--- WORK ITEM ---
Please set down each of the following items word for word, leaving out the pictures.

RECORDS SHOWN: Begin

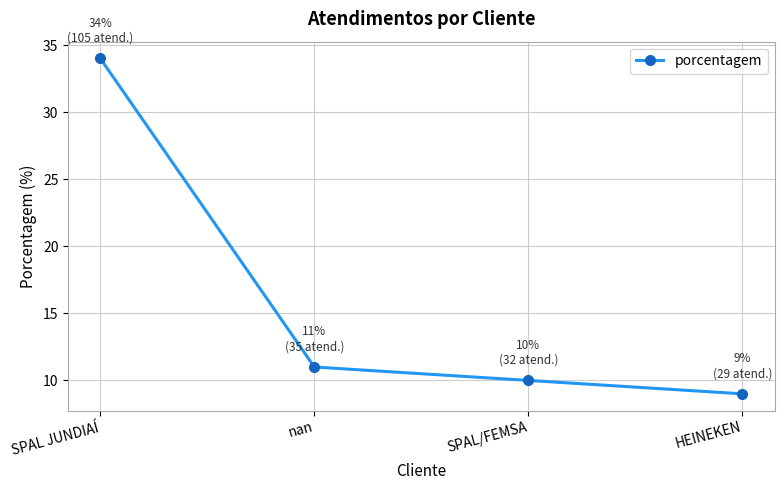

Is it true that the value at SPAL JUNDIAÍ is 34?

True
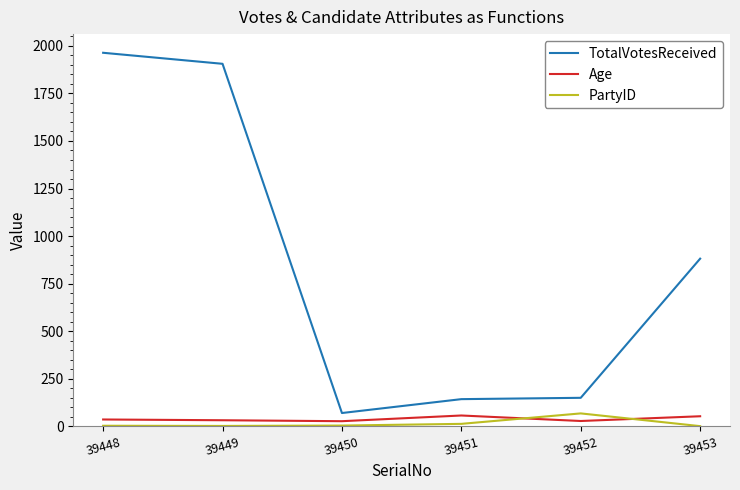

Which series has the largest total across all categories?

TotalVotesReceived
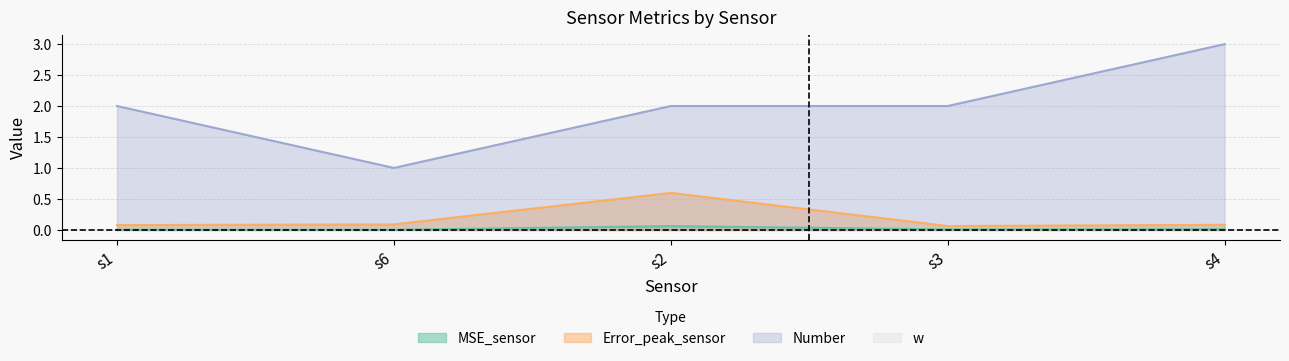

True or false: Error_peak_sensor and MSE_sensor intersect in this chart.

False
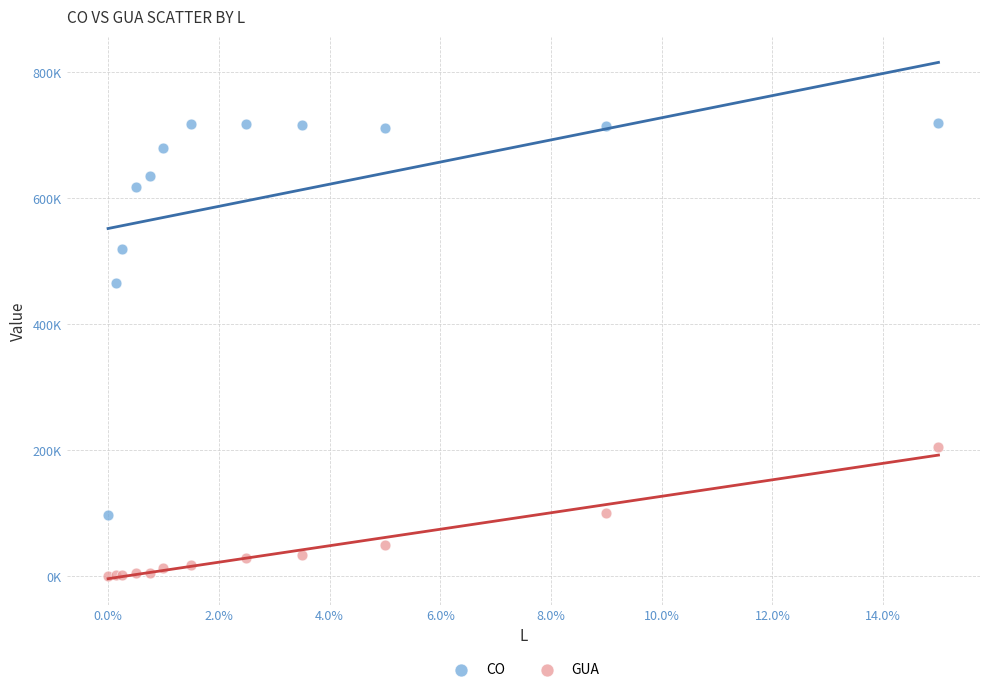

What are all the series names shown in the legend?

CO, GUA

RECORDS SHOWN: End

--- EXERCISE SOLUTION ---
Is it true that the value at SPAL JUNDIAÍ is 34?

True

Which series has the largest total across all categories?

TotalVotesReceived

True or false: Error_peak_sensor and MSE_sensor intersect in this chart.

False

What are all the series names shown in the legend?

CO, GUA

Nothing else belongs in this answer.